BEGIN DATASET EXTRACT

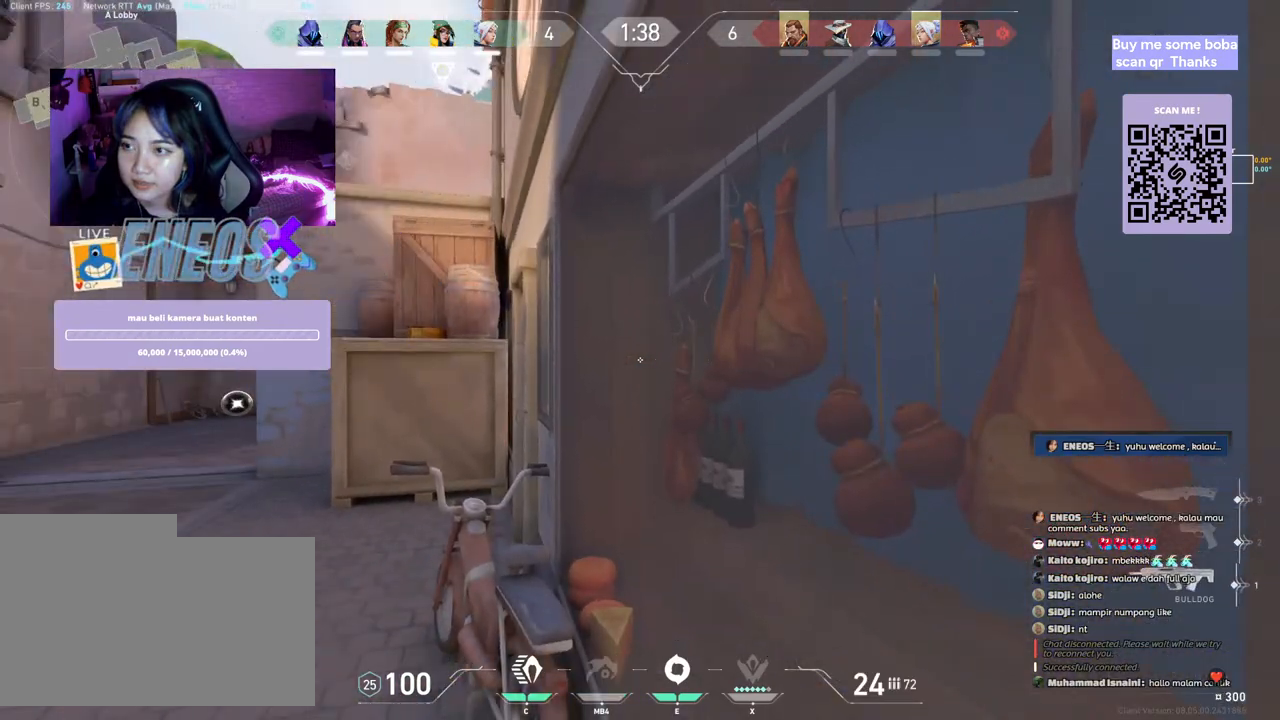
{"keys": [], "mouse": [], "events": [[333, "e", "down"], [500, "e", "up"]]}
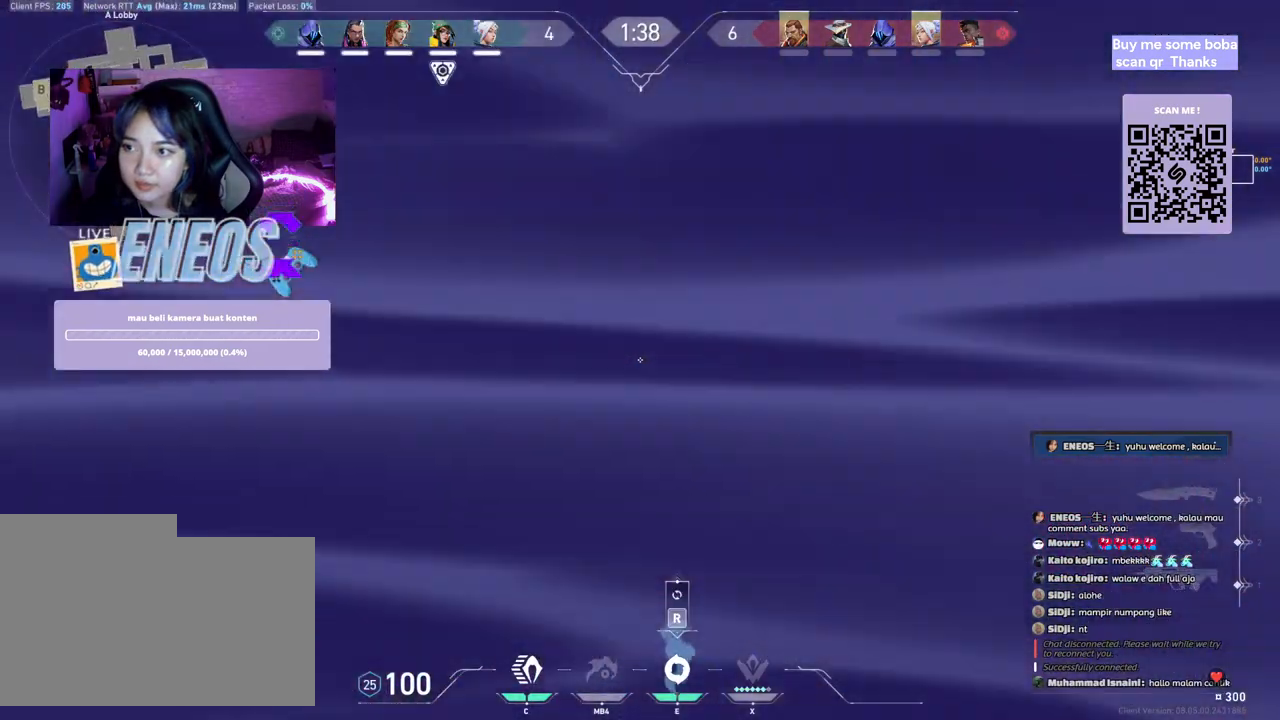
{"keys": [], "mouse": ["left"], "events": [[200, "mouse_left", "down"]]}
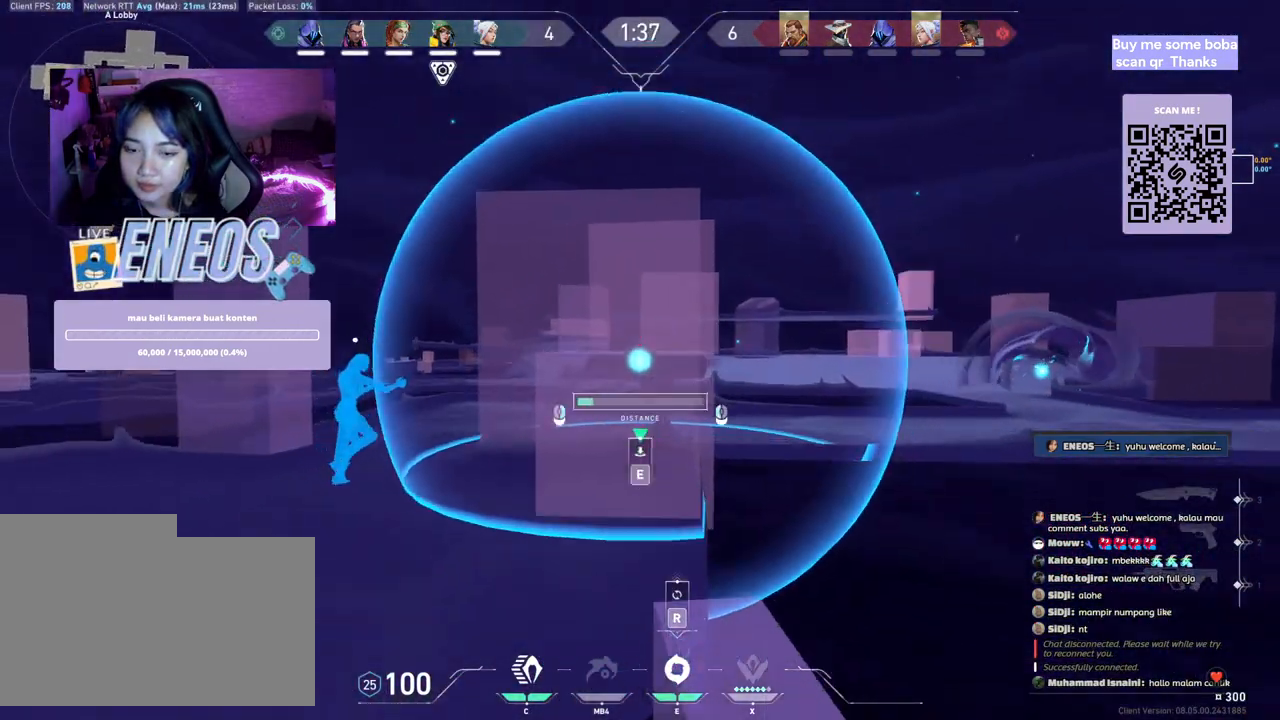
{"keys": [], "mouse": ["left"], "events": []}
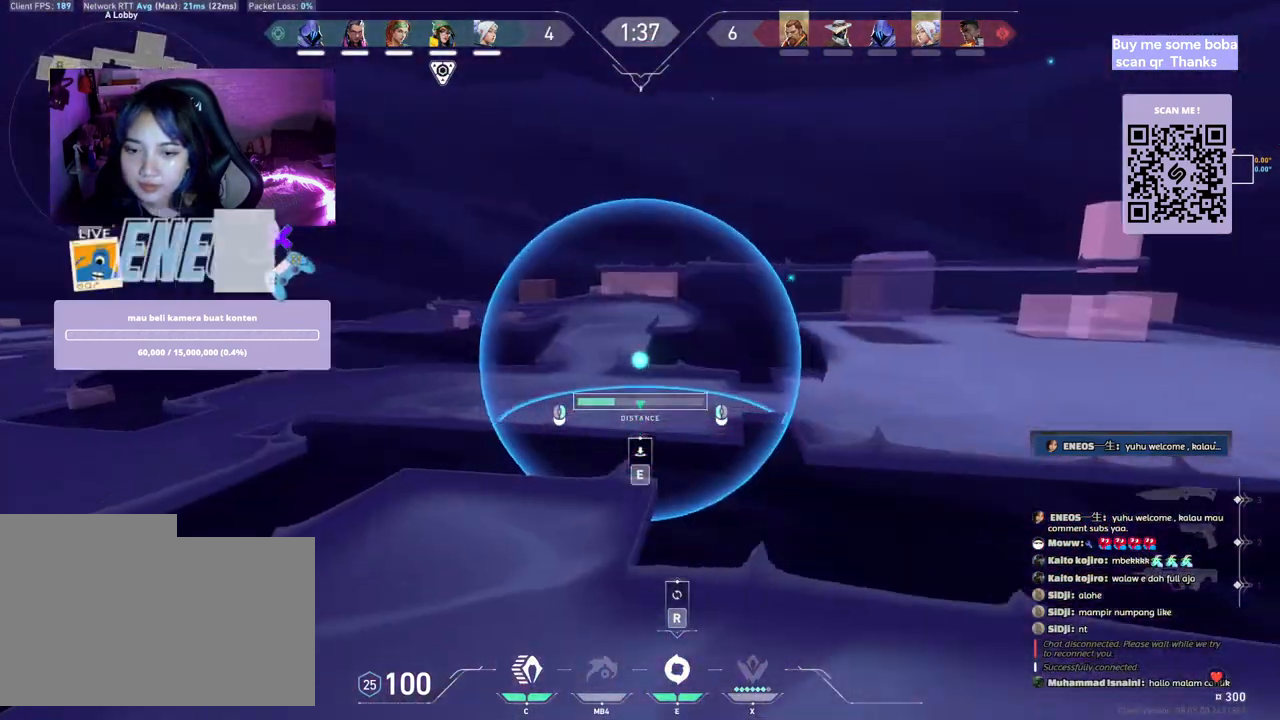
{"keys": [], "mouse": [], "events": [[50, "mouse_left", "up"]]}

END DATASET EXTRACT

Copy out every line from the material above where the string "down" turns up.

(ANSWER FOR THE TASK):
{"keys": [], "mouse": [], "events": [[333, "e", "down"], [500, "e", "up"]]}
{"keys": [], "mouse": ["left"], "events": [[200, "mouse_left", "down"]]}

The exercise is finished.